Ze beschrijven in twee essays hun visie over transparency in architectuur. Hier maken zij het
onderscheid tussen literal transparency en phenomenal transparency en leggen deze uit aan
de hand van diverse voorbeelden van onder andere Le Corbusier en voorbeelden uit de
beeldende kunsten.
“Transparency may be an inherent quality of substance, as in a glass curtain wall; or it
may be an inherent quality of organization. One can, for this reason, distinguish
between a literal and a phenomenal transparency.”3
Literal transparency, als de term zelf laat uitschijnen, is de letterlijke doorschijnendheid van
materialen of constructie; waar er geen mogelijke twijfel zou kunnen zijn van wat er zich
achter een transparant vlak of samenstelling bevindt. Phenomenal transparency, daarentegen,
ontstaat wanneer er verschillende, niet transparante, vlakken achtereenvolgend op elkaar
geplaatst worden. De superimpositie van meerdere ruimtelijke structuren kan zo een gevoel
geven van multidimensionaliteit. Het onderscheid tussen de twee termen wordt vooral
duidelijk door voorbeelden uit de beeldende kunsten.
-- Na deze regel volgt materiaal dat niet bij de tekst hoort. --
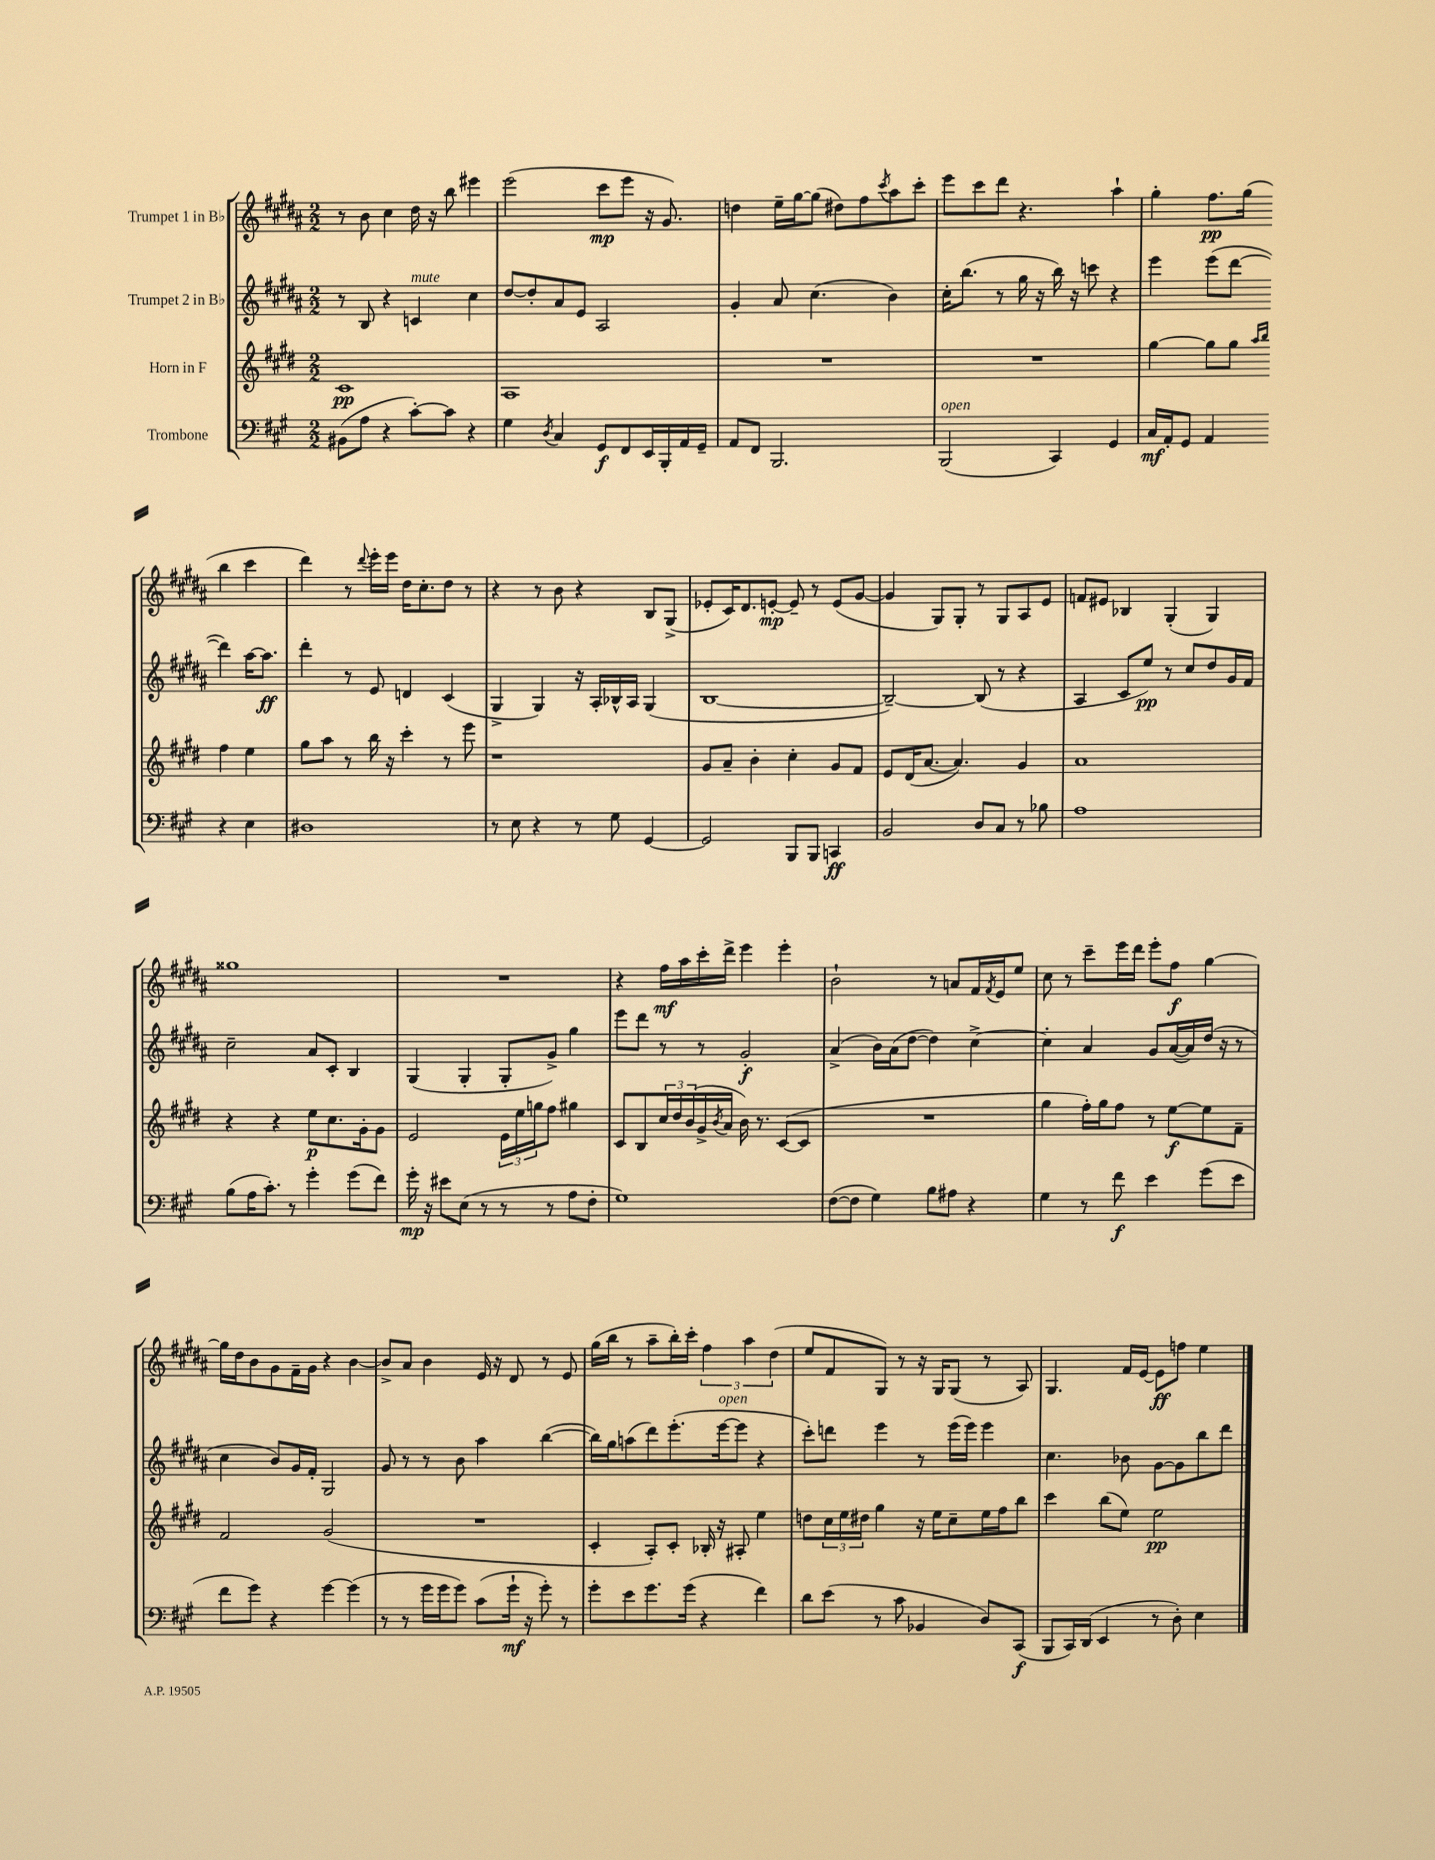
<<
\new StaffGroup <<
\new Staff = "s0" \with { instrumentName = "Trumpet 1 in Bb" } {
    \clef treble \key b \major \numericTimeSignature \time 2/2
    r8 b'8 cis''4 dis''16 r16 b''8 eis'''4 |
    e'''2( cis'''8\mp e'''8 r16 gis'8.) |
    d''4 e''16-- gis''16~ gis''8( dis''8) fis''8 \acciaccatura { cis'''8 } ais''8 cis'''8-. |
    e'''8 cis'''8 dis'''8 r4. ais''4-! |
    gis''4-. fis''8.\pp gis''16( b''4 cis'''4 |
    dis'''4) r8 \appoggiatura { dis'''8 } e'''16-. e'''16 dis''16 cis''8.-. dis''8 r8 |
    r4 r8 b'8 r4 b8 gis8->( |
    ees'8-. cis'16) dis'8. e'8~-.\mp e'8-- r8 e'8( gis'8~ |
    gis'4 gis8) gis8-. r8 gis8 ais8 e'8 |
    f'8 eis'8 bes4 gis4-.( gis4) |
    gisis''1 |
    R1 |
    r4 fis''16\mf ais''16 cis'''16-. dis'''16-> e'''4 e'''4-. |
    b'2-! r8 a'8 fis'16 \acciaccatura { fis'8 } e'16 e''8 |
    cis''8 r8 cis'''8-- e'''16 dis'''16 e'''8-. fis''8\f gis''4~ |
    gis''16 dis''16 b'8 gis'8 fis'16-- gis'16 r4 b'4~ |
    b'8-> ais'8 b'4 e'16 r16 dis'8 r8 e'8 |
    gis''16( b''16 r8 ais''8-- b''16-.) cis'''16-. \tuplet 3/2 { fis''4 ais''4 dis''4( } |
    e''8 fis'8 gis8) r8 r16 gis16 gis8( r8 ais8) |
    gis4. fis'16 e'16~ e'8\ff f''8 e''4 \bar "|." |
}
\new Staff = "s1" \with { instrumentName = "Trumpet 2 in Bb" } {
    \clef treble \key b \major \numericTimeSignature \time 2/2
    r8 b8 r4 c'4^\markup { \italic "mute" } cis''4 |
    dis''8~ dis''8-. ais'8 e'8 ais2 |
    gis'4-. ais'8 cis''4.( b'4) |
    cis''16-. b''8.( r8 gis''16 r16 b''16) r16 c'''8 r4 |
    e'''4 e'''8( dis'''8~ dis'''4) ais''16~ ais''8.\ff |
    dis'''4-. r8 e'8 d'4 cis'4( |
    gis4-> gis4) r16 ais16-. bes16-^ ais16 gis4( |
    b1~ |
    b2~--) b8( r8 r4 |
    ais4 cis'8 e''8\pp) r8 cis''8 dis''8 gis'16 fis'16 |
    cis''2-- ais'8 cis'8-. b4 |
    gis4( gis4-. gis8-. gis'8->) gis''4 |
    e'''8 dis'''8 r8 r8 gis'2-.\f |
    ais'4->( b'16) ais'16( dis''8~ dis''4) cis''4~-> |
    cis''4-. ais'4 gis'8 ais'16~( ais'16) dis''16( r16 r8 |
    cis''4 b'8) gis'16 fis'16-. gis2 |
    gis'8 r8 r8 b'8 ais''4 b''4~( |
    b''16) gis''16 a''8( dis'''8) e'''8.-.( e'''16~^\markup { \italic "open" } e'''8 r4 |
    cis'''8-.) d'''8 e'''4 r8 e'''16( e'''16) e'''4 |
    cis''4. bes'8 gis'8~ gis'8 b''8 dis'''8 \bar "|." |
}
\new Staff = "s2" \with { instrumentName = "Horn in F" } {
    \clef treble \key e \major \numericTimeSignature \time 2/2
    cis'1\pp |
    a1 |
    R1 |
    R1 |
    gis''4~ gis''8 gis''8 \grace { a''16 b''16 } fis''4 e''4 |
    gis''8 a''8 r8 b''16 r16 cis'''4-. r8 e'''8 |
    r1 |
    gis'8 a'8-- b'4-. cis''4-. gis'8 fis'8 |
    e'8 dis'16( a'8.~ a'4.) gis'4 |
    a'1 |
    r4 r4 e''8\p cis''8. gis'16-. gis'8 |
    e'2 \tuplet 3/2 { e'16 e''16 g''16 } fis''8 gis''4 |
    cis'8 b8 \tuplet 3/2 { cis''16 dis''16 b'16( } gis'16-> \acciaccatura { b'8 } a'16 b'16) r8. cis'8~( cis'8 |
    R1 |
    gis''4 fis''16-.) gis''16 fis''8 r8 e''8~\f e''8 fis'8-- |
    fis'2 gis'2( |
    R1 |
    cis'4-. a8-.) cis'8-. bes16-. r16 ais8-. e''4 |
    d''8 \tuplet 3/2 { cis''16 e''16 dis''16 } gis''4 r16 e''16 cis''8-- e''16 fis''16 b''8 |
    cis'''4 b''8( e''8) e''2\pp \bar "|." |
}
\new Staff = "s3" \with { instrumentName = "Trombone" } {
    \clef bass \key a \major \numericTimeSignature \time 2/2
    bis,8( a8 r4 cis'8~-.) cis'8 r4 |
    gis4 \acciaccatura { d8 } cis4 gis,8\f fis,8 e,16 b,,16-. a,16 gis,16-- |
    a,8 fis,8 b,,2. |
    b,,2^\markup { \italic "open" }( cis,4) gis,4 |
    cis16\mf a,16-. gis,8 a,4 r4 e4 |
    dis1 |
    r8 e8 r4 r8 gis8 gis,4~ |
    gis,2 b,,8 b,,8 c,4\ff |
    b,2 d8 cis8 r8 bes8 |
    a1 |
    b8( a16 cis'8.-.) r8 gis'4-. gis'8( fis'8) |
    gis'16-.\mp r16 eis'8 e8( r8 r8 r8 a8 fis8-. |
    gis1) |
    fis8~( fis8 gis4) b8 ais8 r4 |
    gis4 r8 fis'8\f e'4 gis'8( e'8 |
    fis'8 gis'8) r4 gis'4~ gis'4( |
    r8 r8 gis'16 gis'16 gis'8) cis'8( gis'16-!\mf r16 gis'8-.) r8 |
    gis'8-. e'8 gis'8. gis'16( r4 fis'4) |
    d'8 e'8( r8 cis'8 bes,4 d8) cis,8\f( |
    b,,8 cis,16) d,16( e,4 r8 d8-.) e4 \bar "|." |
}
>>
>>
\layout { \context { \Score \remove "Bar_number_engraver" } }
In het eerste essay hierover halen ze
verschillende kubistische schilderijen aan om hun standpunt te verduidelijken, bijvoorbeeld
The Three faces van Fernand Léger (afb. 1).4 Hoewel er geen letterlijke transparantie te zien
is, suggereren deze schilderijen vaak een schikking van meerdere ruimtelijke vlakken.
Doordat deze vlakken grenzen elkaar aan en overlappen, kan de toeschouwer het inzicht
voltooien en een ruimtelijke compositie inbeelden zonder dat die effectief getoond wordt.
Deze schilderijen zijn vaak ook multi-interpretabel of kunnen dubbelzinnig ervaren worden.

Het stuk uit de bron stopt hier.